Multiple independent discovery, however, is not limited to only a few historic instances involving giants of scientific research. Merton believed that it is multiple discoveries, rather than unique ones, that represent the common pattern in science.[5]
Merton contrasted a "multiple" with a "singleton"—a discovery that has been made uniquely by a single scientist or group of scientists working together.[6]
Merton's hypothesis is also discussed extensively in Harriet Zuckerman's Scientific Elite.[7]
Multiple discoveries in the history of science provide evidence for evolutionary models of science and technology, such as memetics (the study of self-replicating units of culture), evolutionary epistemology (which applies the concepts of biological evolution to study of the growth of human knowledge), and cultural selection theory (which studies sociological and cultural evolution in a Darwinian manner).
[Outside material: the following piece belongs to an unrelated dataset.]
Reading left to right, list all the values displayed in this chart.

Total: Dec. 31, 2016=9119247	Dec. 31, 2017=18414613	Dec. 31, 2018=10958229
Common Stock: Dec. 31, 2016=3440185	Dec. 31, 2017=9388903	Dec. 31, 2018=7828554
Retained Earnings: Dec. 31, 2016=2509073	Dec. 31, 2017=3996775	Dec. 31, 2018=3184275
A recombinant-DNA-inspired "paradigm of paradigms" has been posited, that describes a mechanism of "recombinant conceptualization." This paradigm predicates that a new concept arises through the crossing of pre-existing concepts and facts. This is what is meant when one says that a scientist or artist has been "influenced by" another—etymologically, that a concept of the latter's has "flowed into" the mind of the former. Of course, not every new concept so formed will be viable: adapting social Darwinist Herbert Spencer's phrase, only the fittest concepts survive.[8]
Multiple independent discovery and invention, like discovery and invention generally, have been fostered by the evolution of means of communication: roads, vehicles, sailing vessels, writing, printing, institutions of education, telegraphy, and mass media, including the internet. Gutenberg's invention of printing (which itself involved a number of discrete inventions) substantially facilitated the transition from the Middle Ages to modern times. All these developments have catalyzed and accelerated the process of recombinant conceptualization, and thus also of multiple independent discovery.
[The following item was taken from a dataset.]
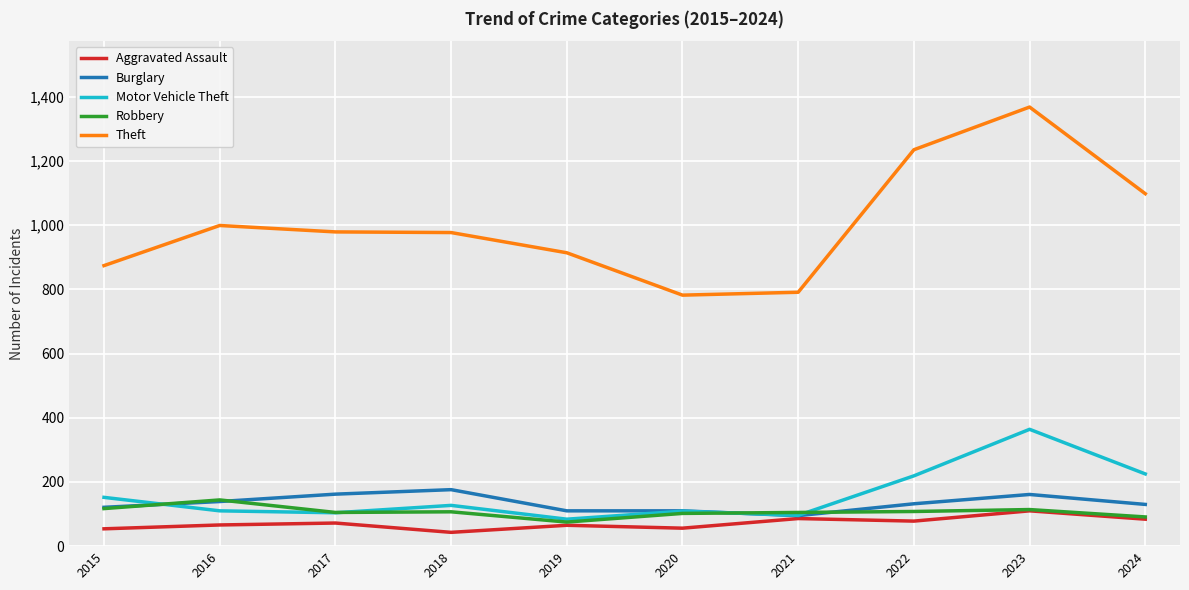

Is it true that Aggravated Assault equals 168 at 2023?

False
It has been argued that, in regard to multiple discovery, science and art are similar.[9][10] When two scientists independently make the same discovery, their papers are not word-for-word identical, but the core ideas in the papers are the same. Likewise, two novelists may independently write novels with the same core themes, though their novels are not identical word-for-word.
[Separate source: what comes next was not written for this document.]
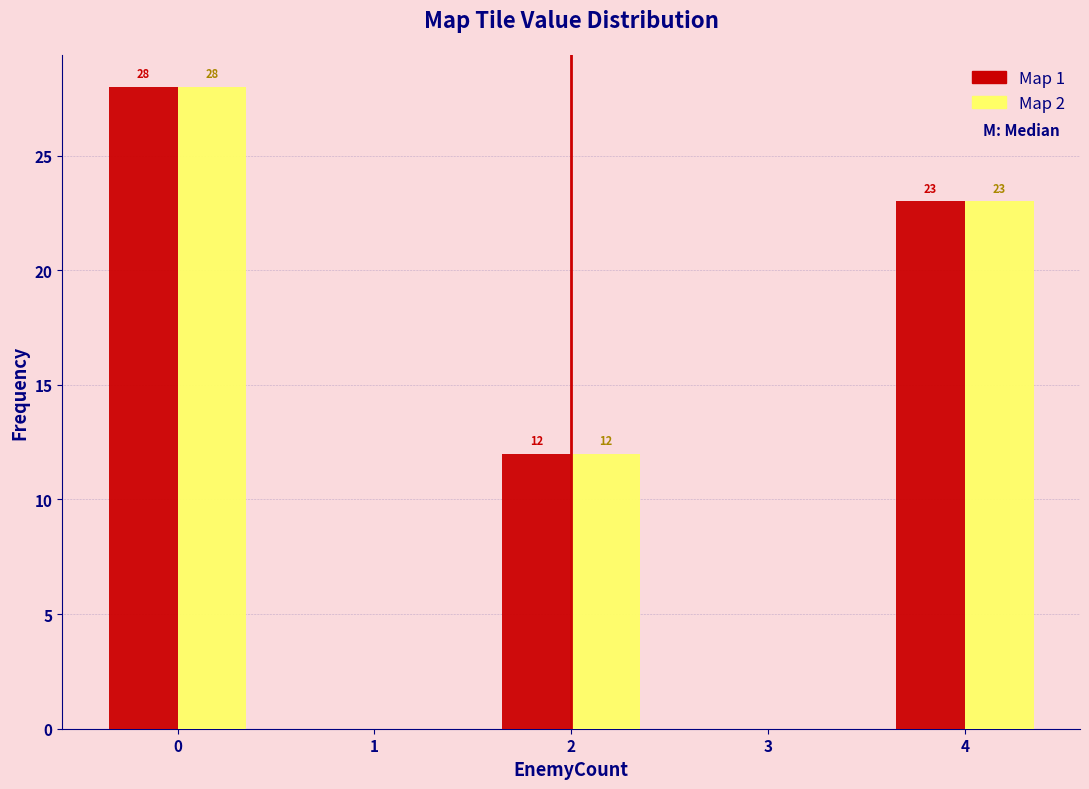

In the Map 2 series, which range on the x-axis has the tallest bar?

-0.5 to 0.5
The paradigm of recombinant conceptualization[11] —more broadly, of recombinant occurrences—that explains multiple discovery in science and the arts, also elucidates the phenomenon of historic recurrence, wherein similar events are noted in the histories of countries widely separated in time and geography. It is the recurrence of patterns that lends a degree of prognostic power—and, thus, additional scientific validity—to the findings of history.
"When the time is ripe for certain things, they appear at different places in the manner of violets coming to light in early spring."
— Farkas Bolyai, to his son Janos, urging him to claim the invention of non-Euclidean geometry without delay.
Quoted in Li & Vitanyi, An introduction to Kolmogorov Complexity and Its Applications, 1st ed., p. 83.